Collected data

———

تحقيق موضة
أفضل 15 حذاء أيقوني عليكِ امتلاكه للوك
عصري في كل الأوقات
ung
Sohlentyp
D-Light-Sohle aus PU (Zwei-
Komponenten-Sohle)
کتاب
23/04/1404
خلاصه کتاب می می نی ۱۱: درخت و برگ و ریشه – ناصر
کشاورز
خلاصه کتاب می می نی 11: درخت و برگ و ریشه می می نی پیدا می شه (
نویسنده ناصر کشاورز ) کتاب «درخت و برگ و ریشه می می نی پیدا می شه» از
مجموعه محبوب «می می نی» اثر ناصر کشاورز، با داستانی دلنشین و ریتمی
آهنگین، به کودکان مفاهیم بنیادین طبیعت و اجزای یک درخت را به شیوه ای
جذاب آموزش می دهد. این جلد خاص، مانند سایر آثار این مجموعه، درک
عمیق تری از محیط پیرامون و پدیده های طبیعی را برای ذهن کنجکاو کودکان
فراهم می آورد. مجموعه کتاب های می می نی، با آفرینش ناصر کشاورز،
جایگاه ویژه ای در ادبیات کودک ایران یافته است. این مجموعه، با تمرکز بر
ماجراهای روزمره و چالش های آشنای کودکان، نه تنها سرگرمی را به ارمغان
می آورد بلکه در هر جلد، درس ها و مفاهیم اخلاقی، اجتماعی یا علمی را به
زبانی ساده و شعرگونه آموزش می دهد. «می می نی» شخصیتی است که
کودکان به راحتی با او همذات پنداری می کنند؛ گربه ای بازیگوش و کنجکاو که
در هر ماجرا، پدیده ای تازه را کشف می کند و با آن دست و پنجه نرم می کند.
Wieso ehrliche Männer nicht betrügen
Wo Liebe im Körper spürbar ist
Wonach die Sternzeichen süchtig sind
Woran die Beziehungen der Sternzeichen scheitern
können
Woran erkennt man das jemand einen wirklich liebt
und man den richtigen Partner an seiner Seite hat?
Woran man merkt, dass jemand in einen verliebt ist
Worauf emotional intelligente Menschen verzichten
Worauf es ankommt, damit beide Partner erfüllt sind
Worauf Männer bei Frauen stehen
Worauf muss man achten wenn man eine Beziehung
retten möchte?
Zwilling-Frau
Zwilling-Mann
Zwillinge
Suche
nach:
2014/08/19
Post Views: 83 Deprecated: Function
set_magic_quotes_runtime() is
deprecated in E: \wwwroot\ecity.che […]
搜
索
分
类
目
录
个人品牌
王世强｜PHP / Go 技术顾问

———

▸ The task
Where does the string "پدیده" appear in the records above? Show every line that holds it.

▸ Response area
عمیق تری از محیط پیرامون و پدیده های طبیعی را برای ذهن کنجکاو کودکان
در هر ماجرا، پدیده ای تازه را کشف می کند و با آن دست و پنجه نرم می کند.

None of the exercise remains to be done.